Veyrat, micrófono en mano, joven y barbudo, narrando la sangría de las Malvinas, reporteando desde París, Rabat, Roma, Ginebra, Argel, Dublín. Veyrat, poeta en la sombra, culto, inteligente, irónico, políglota, traductor de poetas, luz en las tinieblas.

 

Miguel Veyrat vive desde hace años en el Barrio de Santa Cruz. En Sevilla. Es un parroquiano más que me guía como un lazarillo llevaría a su ciego por el galimatías de sombras, altos muros y azahares escondidos que delimita el barrio. Y es un placer charlar con él en esta cálida mañana del otoño de la capital hispalense. Sigo tras sus pasos por angostos corredores; me invita a levantar la vista hacia aleros imposibles. A fijar la mirada en azulejos que contienen la historia de algunos de los poetas de la ciudad. Cuenta historias. El viejo oficio de contador de historias al que es imposible renunciar. Pasan los años pero no los deseos. Dejamos a un lado la casa donde hace casi noventa años vivió otro poeta, Luis Cernuda. El azulejo se transmuta en versos:

 

"Ir de nuevo al jardín cerrado/que tras los arcos de la tapia/entre magnolios, limoneros/guarda el encanto de las aguas/.../Sentir otra vez, como entonces,/la espina aguda del deseo/ mientras la juventud pasada/ vuelve. Sueño de un dios sin tiempo."

 

 

Miguel es habitual de viejas barras y tabernas (de las que, por otro lado, ya quedan pocas en el barrio. La modernidad lo ha llenado de nuevos establecimientos con menú cañí para atrapar turistas despistados). Sabe contarme en qué tugurio pedir la mejor tapa de cuchara, dónde el jamón más delicioso, en qué mesa esperar la ensaladilla más fina. "Niños, no privéis de la libertad a los pájaros" reza la leyenda en la fachada del colegio de San Isidoro, frente a otra de las tabernas más conocidas de la ciudad.
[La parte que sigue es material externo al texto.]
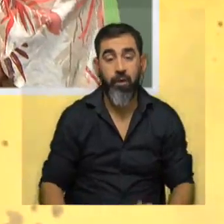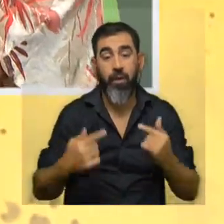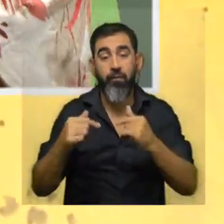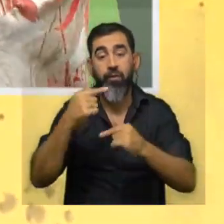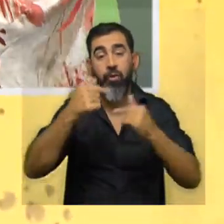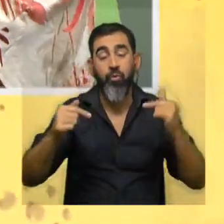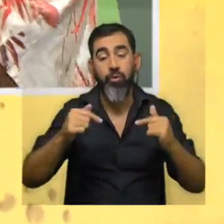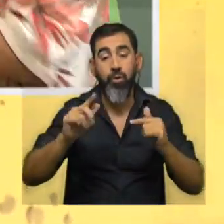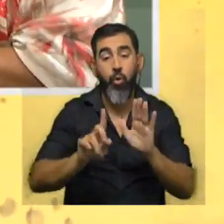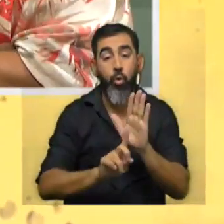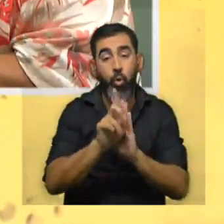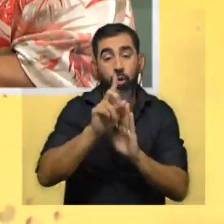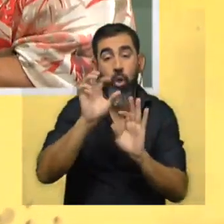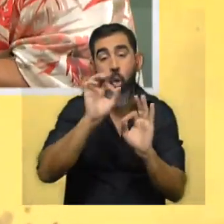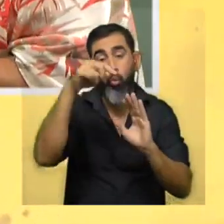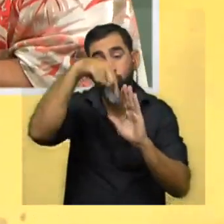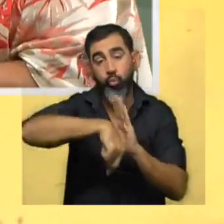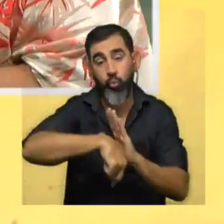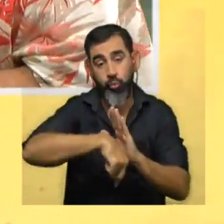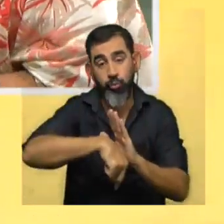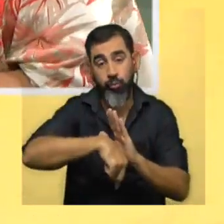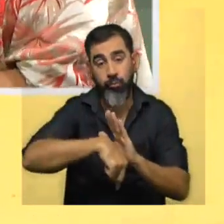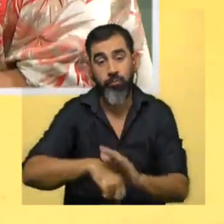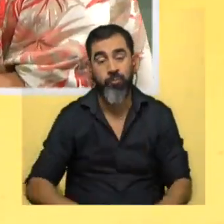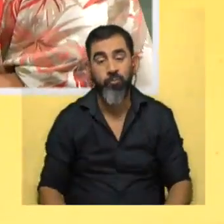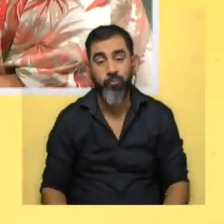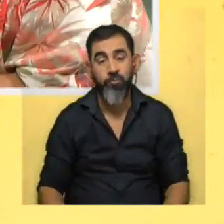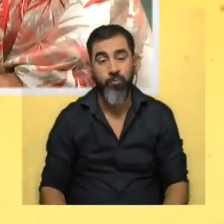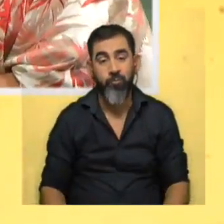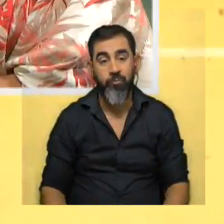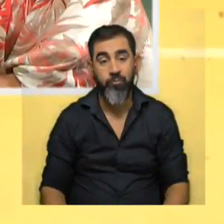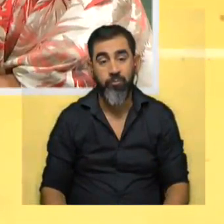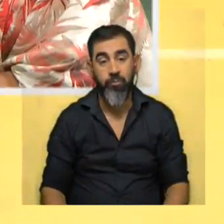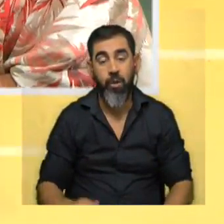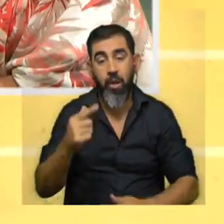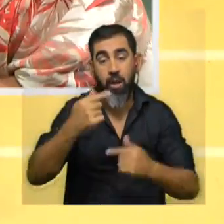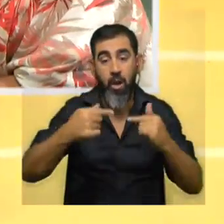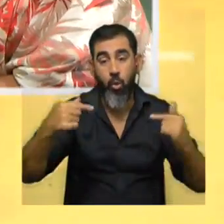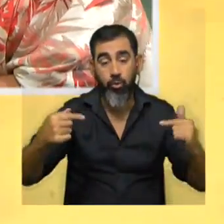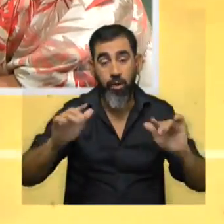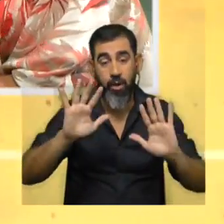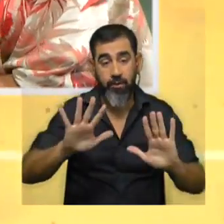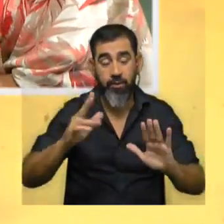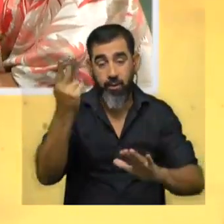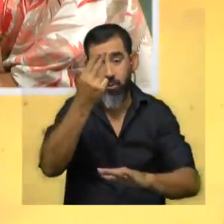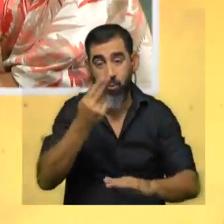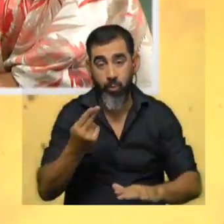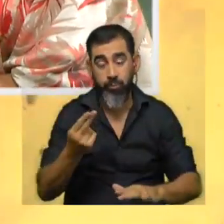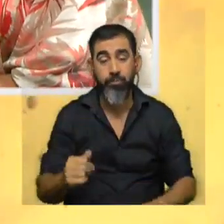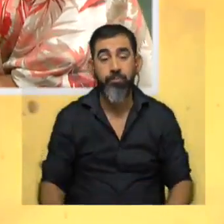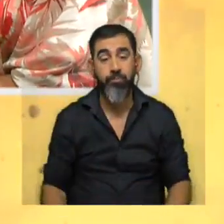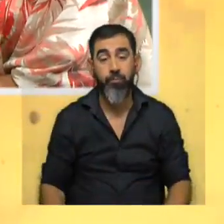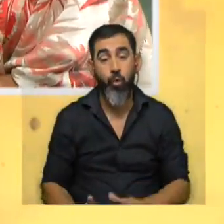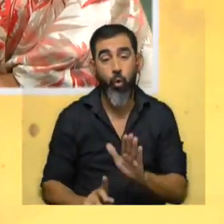los objetos en el hemisferio norte o en el hemisferio sur entonces la trayectoria de los objetos como están en este gráfico en el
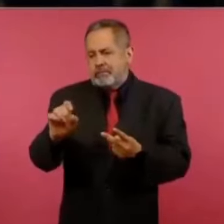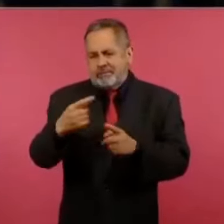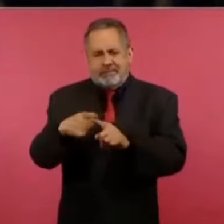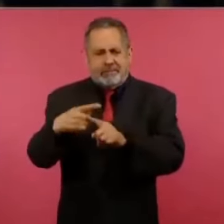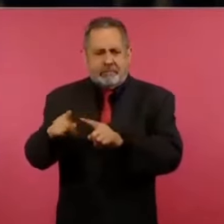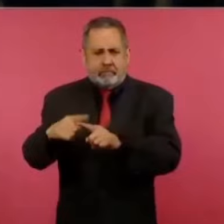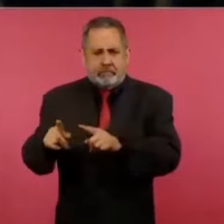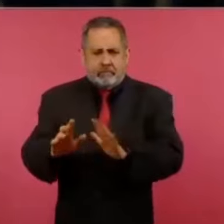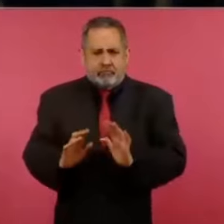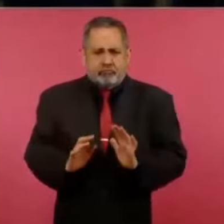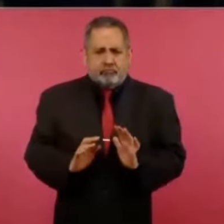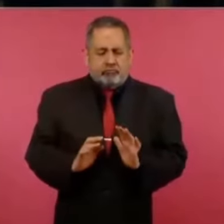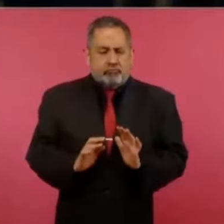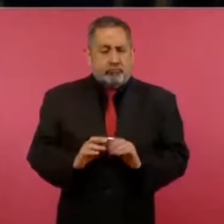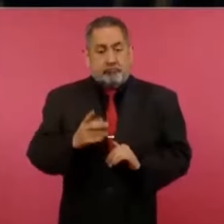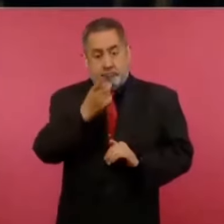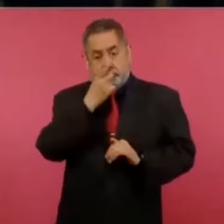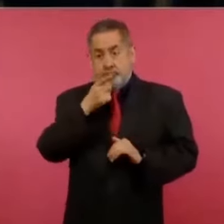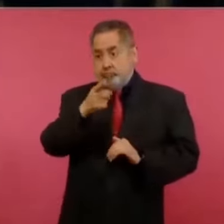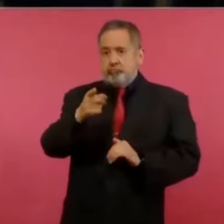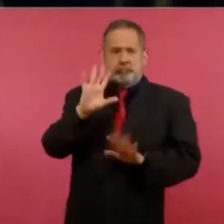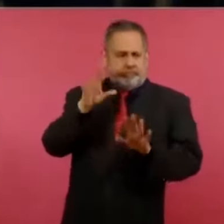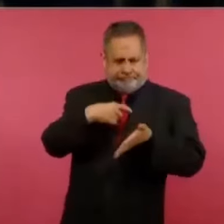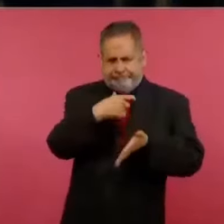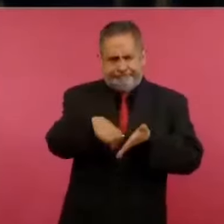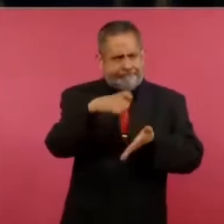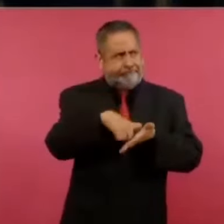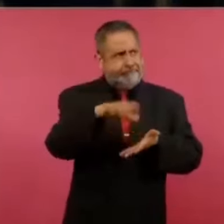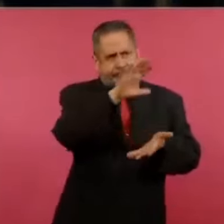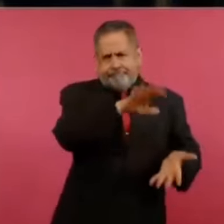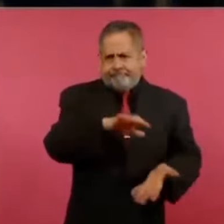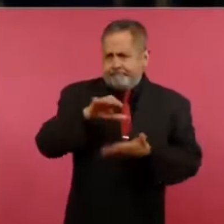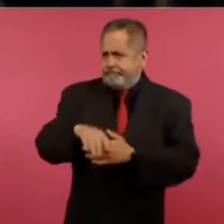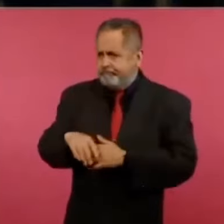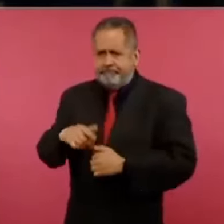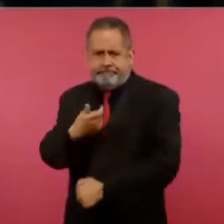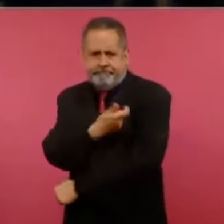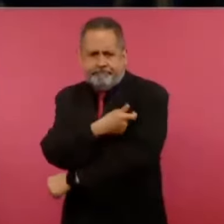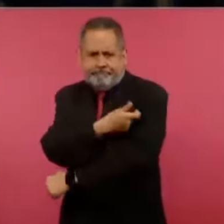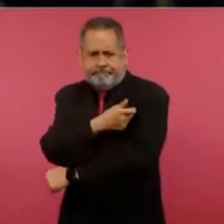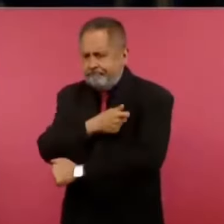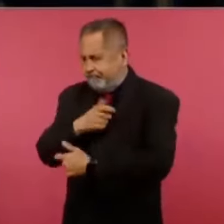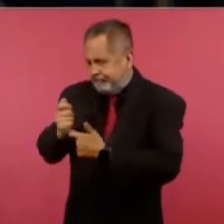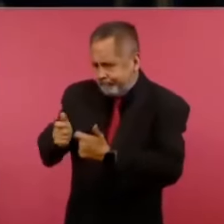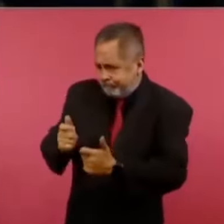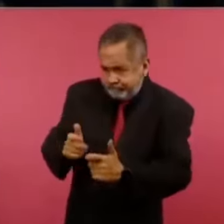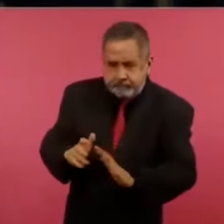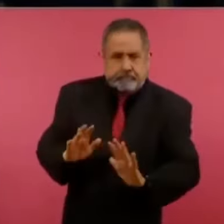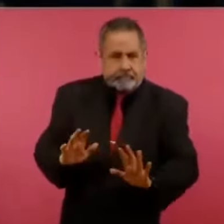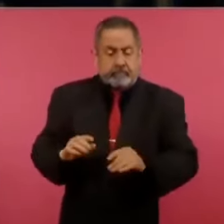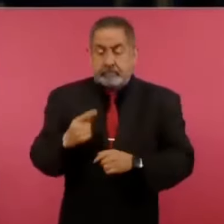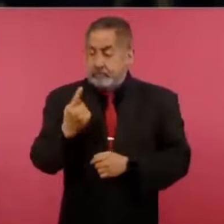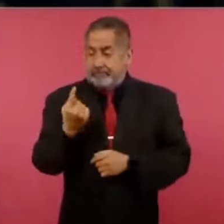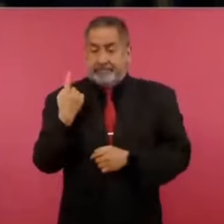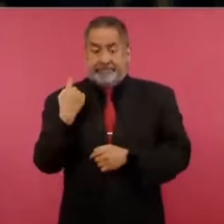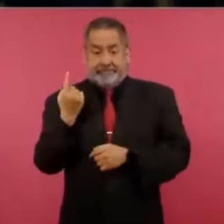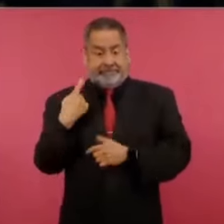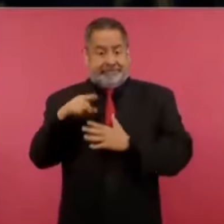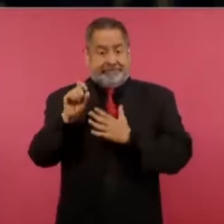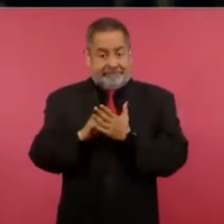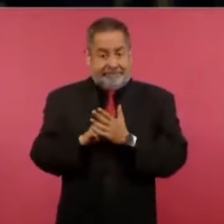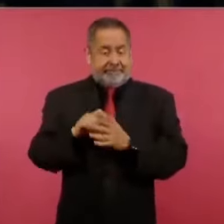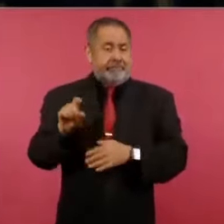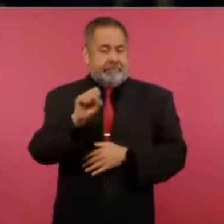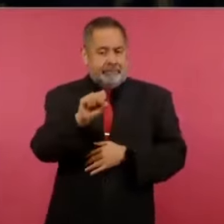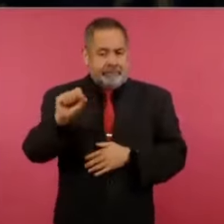suficientes para llevar a cabo la vacunación y poder evitar los brotes. Sin embargo, el mes pasado la propia Secretaría de Salud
Es tiempo para un fino. Sevilla es una ciudad de liturgias: cerveza, oloroso, fino.

 

Miguel es un guía pausado y buen conversador. Un tipo culto e irreductible que transita con elegancia por la poesía y por el barrio de Santa Cruz. Alguien de quien aprender. Un poeta amarrado a la palabra y a la vida.